左手には新たに引き抜いた優輔の真骨頂、『白蛇』を。体を真横に向け、『黒蛇』を先ゆく鉄幹の前方の装甲蟹に向け、『白蛇』を後方の装甲蟹に向けた。


ガガン!!


拳銃の音ではなく、ライフルを撃つような凄まじい音が同時に轟いた。紫色と群青色の軌跡を描きながら光弾は装甲蟹へ肉薄する。バギン!と後方の空中にいた装甲蟹の核を打ち砕いた。そしてほぼタイムラグもなく、もう一方の弾丸は鉄幹の脇ギリギリを通り抜け、直線上の装甲蟹の核を続けて破壊した。砕けたガラス質の核の破片が二人に当たるが、当然のごとく無視する。本体は二人とも断末魔の叫びをあげることなく、前方の装甲蟹は爆走する鉄幹に弾き飛ばされ、やがて津波に飲み込まれ、後方のそれも同じ運命を辿った。


がら空きになった前方へ猛進する。


突っ切れ、鉄幹!!


心で叫びながら回廊を抜けた。


忽然と壁が消失した。明るいフラッシュが目にまぶしい。目がチカチカする。視界が遮られたが構わず走り続けた。


外へ出たのだ。


だが、新鮮な空気を吸う暇もなく二人は走り続けた。装甲蟹は『守護者』で頭では追ってこないと判っていても本能的恐怖が自然と足を進めさせていた。

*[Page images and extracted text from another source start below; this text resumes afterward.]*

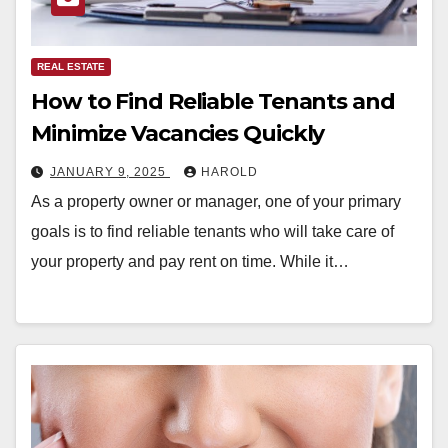
REAL ESTATE
How to Find Reliable Tenants and
Minimize Vacancies Quickly
JANUARY 9, 2025
HAROLD
As a property owner or manager, one of your primary
goals is to find reliable tenants who will take care of
your property and pay rent on time. While it…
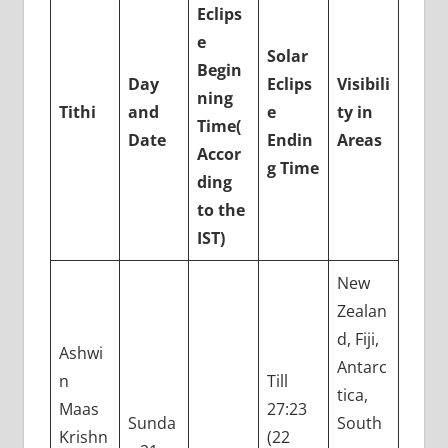
Eclips
e
Solar
Begin
Day
Eclips
Visibili
ning
Tithi
and
e
ty in
Time
(
Date
Endin
Areas
Accor
g Time
ding
to the
IST)
New
Zealan
d, Fiji,
Ashwi
Antarc
n
Till
tica,
Maas
27:23
Sunda
South
Krishn
(22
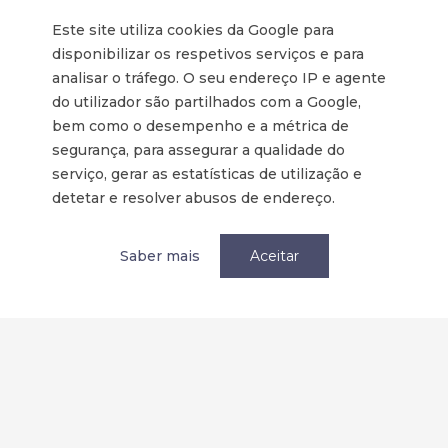
Tornar-se membro
Este site utiliza cookies da Google para
disponibilizar os respetivos serviços e para
Política de privacidade / Privacy
analisar o tráfego. O seu endereço IP e agente
Termos e condições
do utilizador são partilhados com a Google,
Terms and Conditions
bem como o desempenho e a métrica de
segurança, para assegurar a qualidade do
serviço, gerar as estatísticas de utilização e
Parcerias
detetar e resolver abusos de endereço.
Saber mais
Aceitar
Redes Sociais:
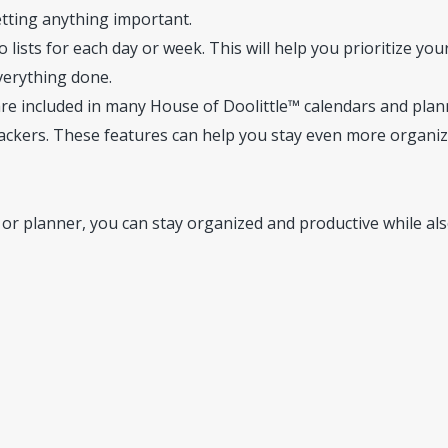
etting anything important.
lists for each day or week. This will help you prioritize you
verything done.
are included in many House of Doolittle™ calendars and plan
trackers. These features can help you stay even more organi
 or planner, you can stay organized and productive while al
seofdoolittle.com)
Accessed October 16, 2023.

そして数分走った。二人は荒い息を吐きながら地面に大の字になって倒れていた。


「はあ、はあ、はあ……」


「ぜえ、ぜえ、ぜえ……」


肺が新鮮な空気を求めていた。幸い余るほどある。二人とも交わす言葉もなかった。回復までもう少しかかりそうだった。


更に数分、次第に荒呼吸も沈静化し、呼吸以外にも脳は機能しだした。二人ともお互いを見た。


「ぷっ…あっ、ははははっ!!なかなかしてやったんじゃないか、俺ら!?」


「はっはははっ!!いやこれは大発見だよ!」


二人はひとしきり笑った後、途端に黙り込んだ。


正直笑える状況ではない。何か未知のものを引き揚げてしまったのだから。これが人類の未来を切り開く最後の駒となるのか。それとも人類に破滅をもたらすパンドラの箱となるのか。微妙なボーダーラインなのだ。かなり危険なものには違いないが、怪しいものがあったら持って帰ってこいと隊長から仰せつかったのだ。多少無理をしても持ち帰らなくては。